In the middle of the World Cup 2026, the name of Romain Molina – in Spanish often cited as Román Molina – once again lit up the networks. The French investigative journalist, specialized in international football scandals, returned to one of his most explosive investigations: an alleged scheme of diversion of funds and institutional cover-up that would involve the Argentine Football Association (AFA) and senior officials of FIFA. His video and media coverage such as TUDN and Periódico AM revived the interest just when Argentina was playing the quarterfinals on American soil.
The complaint: 42 million euros and a Miami company
In a video broadcast on his YouTube channel and collected by media such as AM Newspaper and TUDN, Molina maintains that more than 42 million euros of the approximately 300 million that the AFA would have received after winning Qatar 2022 were allegedly diverted through a network of shell companies registered in jurisdictions such as Wyoming, Delaware, Bariloche and the British Virgin Islands.
The focus of the report is a contract signed nine days before the final of the 2022 World Cup, through which the AFA would have transferred 30% of its World Cup commercial income to TourPro Enter LLC, a Miami-based firm created a few months before and, according to Molina, with no experience in football. Khelnow identifies the agents behind the agreement as Javier Horacio Faroni and Erica Gabriela Gillette, with an international commercial agent contract exclusive until the end of 2026.
«Messi's goals have served the interests of people who have nothing to do with football.»
The journalist claims that FIFA would have transferred part of those funds directly to TourPro Enter under instructions from managers, even though their audits would not have reflected the irregularities. He also denounces internal pressure—including the then legal director Emilio García Silvero—to avoid disciplinary sanctions against the Argentine federation.
Who is Romain Molina?
Born on May 3, 1991 in Lyon, Molina grew up in a family of maraichers (gardeners) in Isère and was self-taught in sports journalism, according to his profile on Wikipedia and CentroMx. He published his first investigation for CNN at the age of 21; Since then he has signed on The New York Times, The Guardian, BBC, Le Temps and France Football.
His history includes major scandals:
- Haiti (2020): co-author of the Guardian investigation into sexual abuse in the Haitian federation; Yves Jean-Bart was banned for life by FIFA.
- France (2020-2022): reports in the NYT on “toxic culture” in the FFF; in Josimar, “40 years of silence” on child abuse.
- Gabon and Africa: reports of abuse of minors in soccer academies.
- World Cup 2026: on Le Média (July 7, 2026) analyzed Donald Trump's intervention in the suspension of Folarin Balogun and questioned the independence of FIFA.
Molina has faced defamation lawsuits from French football figures – some filed, such as that of Christophe Galtier in 2025 – and defines himself more as a humanist than as an activist, according to interviews collected in his biography.
Video: «La mafia du foot argentin» — official channel of Romain Molina
The French journalist exposes part of the investigation into the AFA and operations abroad on his YouTube channel. Source: YouTube / Romain Molina
The intersection with the FBI: two fronts, the same financial labyrinth
Molina's accusations do not occur in a vacuum. According to La Nación, the FBI and prosecutors Federal authorities of the United States maintain a preliminary investigation into financial operations of the AFA in North American territory for some 300 million dollars channeled through TourProdEnter LLC and banks such as Citibank, Bank of America and JPMorgan. MARGENEZ collected the detail in our coverage of the FBI-AFA case.

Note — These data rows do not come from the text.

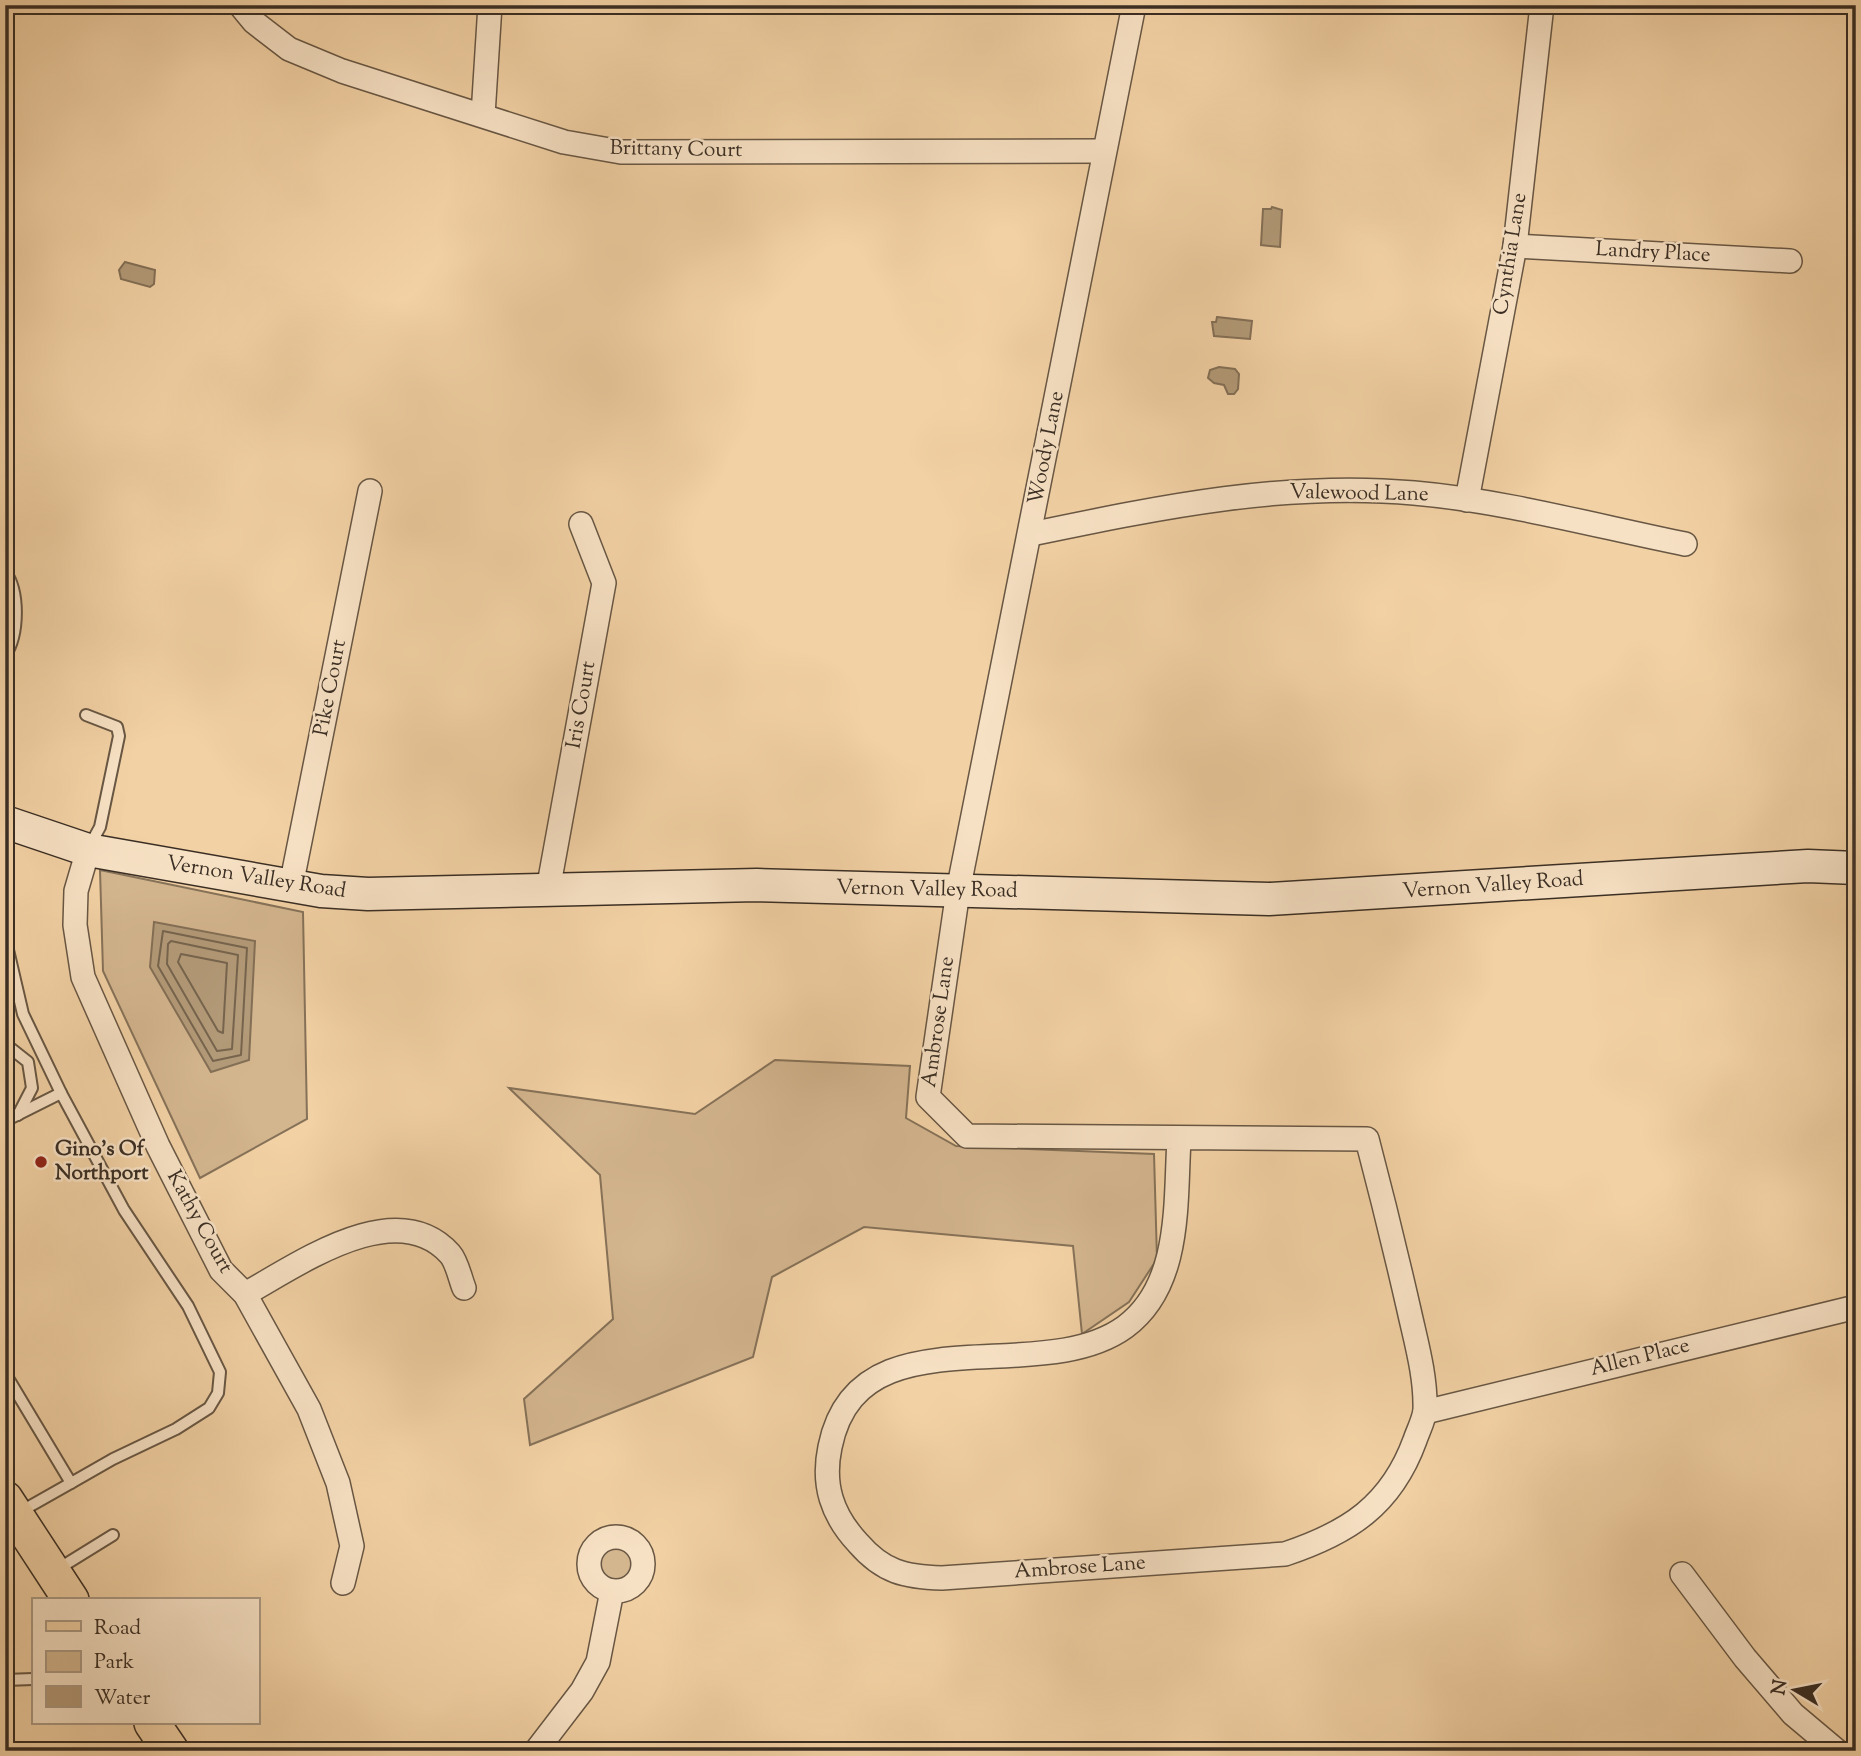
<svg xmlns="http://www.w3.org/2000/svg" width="1861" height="1756" font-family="'Sorts Mill Goudy',serif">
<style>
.green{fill:#d3b58e;stroke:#867259;stroke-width:2}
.water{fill:#b39a78;stroke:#836f56;stroke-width:2}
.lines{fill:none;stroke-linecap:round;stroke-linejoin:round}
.shore{stroke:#76644e;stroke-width:2}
.service-casing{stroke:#685744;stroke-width:14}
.minor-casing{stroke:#685744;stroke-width:26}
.secondary-casing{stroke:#3a2e24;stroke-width:35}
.primary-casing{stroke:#3a2e24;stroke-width:38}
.service{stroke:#f7e1c4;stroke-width:10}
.minor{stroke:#f7e1c4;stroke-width:23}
.secondary{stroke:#f7e1c4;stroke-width:32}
.primary{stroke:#f2d1a4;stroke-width:35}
.poi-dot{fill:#8f2418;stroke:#f7e1c4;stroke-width:2.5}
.labels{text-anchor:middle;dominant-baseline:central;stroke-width:5;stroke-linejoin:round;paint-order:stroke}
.street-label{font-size:21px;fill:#3a2e24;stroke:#f7e1c4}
.poi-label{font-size:21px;font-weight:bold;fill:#3a2e24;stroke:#f7e1c4;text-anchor:start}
</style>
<rect width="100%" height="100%" fill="#f2d1a4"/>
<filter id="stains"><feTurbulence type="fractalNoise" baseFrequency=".00286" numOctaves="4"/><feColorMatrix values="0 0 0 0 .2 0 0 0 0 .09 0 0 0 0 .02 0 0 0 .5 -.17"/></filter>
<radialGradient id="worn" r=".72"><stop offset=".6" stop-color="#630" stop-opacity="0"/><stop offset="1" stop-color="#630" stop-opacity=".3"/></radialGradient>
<g class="green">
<path d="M100,870L303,912L307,1119L200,1178L103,971Z"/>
<path d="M775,1060L910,1066L906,1118L956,1146L1154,1154L1157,1259L1129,1302L1082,1334L1073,1246L864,1227L772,1277L753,1357L530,1445L524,1399L613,1319L600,1175L509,1088L695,1114Z"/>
<circle cx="616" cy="1564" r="22"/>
</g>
<g class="water">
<path d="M1272,207L1282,210L1280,247L1261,245L1263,209H1271Z"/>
<path d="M125,262L155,270L154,284L150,287L121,279L119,270Z"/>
<path d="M1217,317L1252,321L1250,339L1214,336L1212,322H1216Z"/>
<path d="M1219,367L1235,369L1239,374L1238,389L1234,394H1228L1224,385L1214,383L1208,378L1210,370Z"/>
<path d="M154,922L255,941L249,1060L211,1072L150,967Z"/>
</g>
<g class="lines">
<g class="shore">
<path d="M163,931L247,948L241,1055L213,1061L158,966Z"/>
<path d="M171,941L238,955L232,1049L217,1051L167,964L168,944Z"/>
<path d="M181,954L227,963L223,1033L218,1031L178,962Z"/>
</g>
<defs>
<g id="service">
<path d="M5,353H7"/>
<path d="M5,571C20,592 19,635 5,656"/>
<path d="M86,715L117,727L119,736L100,827L89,847"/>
<path d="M5,899L8,914L5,932"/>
<path d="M5,937L23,1014L61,1093L124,1210L188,1306L220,1372L218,1393L209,1408L176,1429L113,1459L71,1483"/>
<path d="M5,1047H9L28,1062L32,1088L18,1115"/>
<path d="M5,1121L61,1093"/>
<path d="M5,1263V1271"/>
<path d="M5,1373L71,1483L18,1513"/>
<path d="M58,1569L113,1535"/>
<path d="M5,1680L33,1679"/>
</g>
<g id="minor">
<path d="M240,5L254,22L289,49L342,71L564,142L621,152L1103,151"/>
<path d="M1134,5L958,891L928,1097L967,1136L1367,1139C1382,1196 1396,1253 1409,1310C1416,1342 1426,1376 1425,1410C1424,1420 1418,1431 1415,1440C1391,1506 1348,1533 1285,1554L942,1578C905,1577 883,1572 858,1543C832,1515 822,1485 830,1447C858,1308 1038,1390 1125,1327C1182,1285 1175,1202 1179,1140"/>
<path d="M483,115L490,5"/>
<path d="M1515,246L1790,261"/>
<path d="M1467,500L1515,246L1542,5"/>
<path d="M1031,534C1157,508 1284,481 1414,493C1505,501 1596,526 1685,544"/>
<path d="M88,850L76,891L75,925L83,977L158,1146L221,1270L245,1294L309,1409L338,1483L352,1546L343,1583"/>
<path d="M291,886L370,491"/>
<path d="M548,890L604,583L581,524"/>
<path d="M245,1294C298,1265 396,1194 450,1254C457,1262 460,1278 464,1288"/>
<path d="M1425,1412L1856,1307"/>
<circle cx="616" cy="1564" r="27"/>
<path d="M1682,1574L1745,1658L1793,1714L1837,1751"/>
<path d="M536,1751L582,1691L598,1662L612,1591"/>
</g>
<path id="secondary" d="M5,822L88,850L321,891L368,894L757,885L1269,899L1808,866L1856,868"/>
<g id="primary">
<path d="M5,1499L71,1600"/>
<path d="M152,1723L171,1751"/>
</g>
</defs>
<use href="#service" class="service-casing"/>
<use href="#minor" class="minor-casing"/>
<use href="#secondary" class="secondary-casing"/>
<use href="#primary" class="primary-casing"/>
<use href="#service" class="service"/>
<use href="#minor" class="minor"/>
<use href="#secondary" class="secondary"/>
<use href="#primary" class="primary"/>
</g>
<circle class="poi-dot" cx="41" cy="1162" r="7"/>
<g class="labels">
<g class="street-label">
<text transform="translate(676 150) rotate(1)">Brittany Court</text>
<text transform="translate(1653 253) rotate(3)">Landry Place</text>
<text transform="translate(1511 254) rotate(-81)">Cynthia Lane</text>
<text transform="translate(1047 448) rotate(-79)">Woody Lane</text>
<text transform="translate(1359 494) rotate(1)">Valewood Lane</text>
<text transform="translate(331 688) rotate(-79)">Pike Court</text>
<text transform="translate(582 705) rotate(-80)">Iris Court</text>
<text transform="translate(256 878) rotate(9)">Vernon Valley Road</text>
<text transform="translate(1493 886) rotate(-4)">Vernon Valley Road</text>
<text transform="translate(927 890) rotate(1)">Vernon Valley Road</text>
<text transform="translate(939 1022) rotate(-82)">Ambrose Lane</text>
<text transform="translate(199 1222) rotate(61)">Kathy Court</text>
<text transform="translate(1640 1358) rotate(-14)">Allen Place</text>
<text transform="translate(1080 1568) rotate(-4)">Ambrose Lane</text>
</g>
<g class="poi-label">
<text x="55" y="1150">Gino's Of<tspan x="55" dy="24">Northport</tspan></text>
</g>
</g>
<rect width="1861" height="1756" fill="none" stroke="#f2d1a4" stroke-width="28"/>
<rect x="7" y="7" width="1847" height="1742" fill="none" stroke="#3a2e24" stroke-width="3.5"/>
<rect x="14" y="14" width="1833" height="1728" fill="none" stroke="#3a2e24" stroke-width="2"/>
<rect x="32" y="1598" width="228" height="126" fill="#f7e1c4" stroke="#ab9984" stroke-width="2"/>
<rect x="46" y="1621" width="35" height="10" fill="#f2d1a4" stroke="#ab9984" stroke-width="2"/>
<text x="94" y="1634" font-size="21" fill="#3a2e24">Road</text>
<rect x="46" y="1651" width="35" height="21" fill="#d3b58e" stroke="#ab9984" stroke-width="2"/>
<text x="94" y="1668" font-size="21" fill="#3a2e24">Park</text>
<rect x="46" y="1686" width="35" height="21" fill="#b39a78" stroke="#ab9984" stroke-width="2"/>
<text x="94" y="1704" font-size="21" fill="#3a2e24">Water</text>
<g transform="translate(1795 1690) rotate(280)" stroke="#f7e1c4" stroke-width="5" paint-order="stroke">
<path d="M0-5L12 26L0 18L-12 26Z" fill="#3a2e24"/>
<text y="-10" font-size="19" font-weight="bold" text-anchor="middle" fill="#3a2e24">N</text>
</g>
<rect width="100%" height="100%" filter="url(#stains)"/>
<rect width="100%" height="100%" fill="url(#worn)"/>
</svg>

So far, the AFA has not issued an official position on Molina's allegations. The journalist's statements remain in the realm of journalistic investigation: there are no formal charges or judicial ruling linked to this specific report. But the temporal coincidence – World Cup in the US, active federal investigation and viral video – explains why any Argentine match is read today under the magnifying glass of previous financial scandals.
Why it matters now
Molina is not an anonymous tweeter: he is an investigator with a verifiable history of abuses, corruption and federal mismanagement. His work on the AFA mixes contractual documentation, testimonies and tracking of offshore companies — the same methodology he used to demolish domes in Haiti or expose the FFF. If the US authorities advance in parallel, the French journalist will have fulfilled his function: putting on the table what the official audiences did not show.
Meanwhile, the summaries on social networks amplify an uncomfortable message: that Messi's triumph in Qatar 2022 could have financed, according to this hypothesis, interests outside of sport. The judicial truth, if it arrives, will take time. The controversy, however, is already in the semifinals.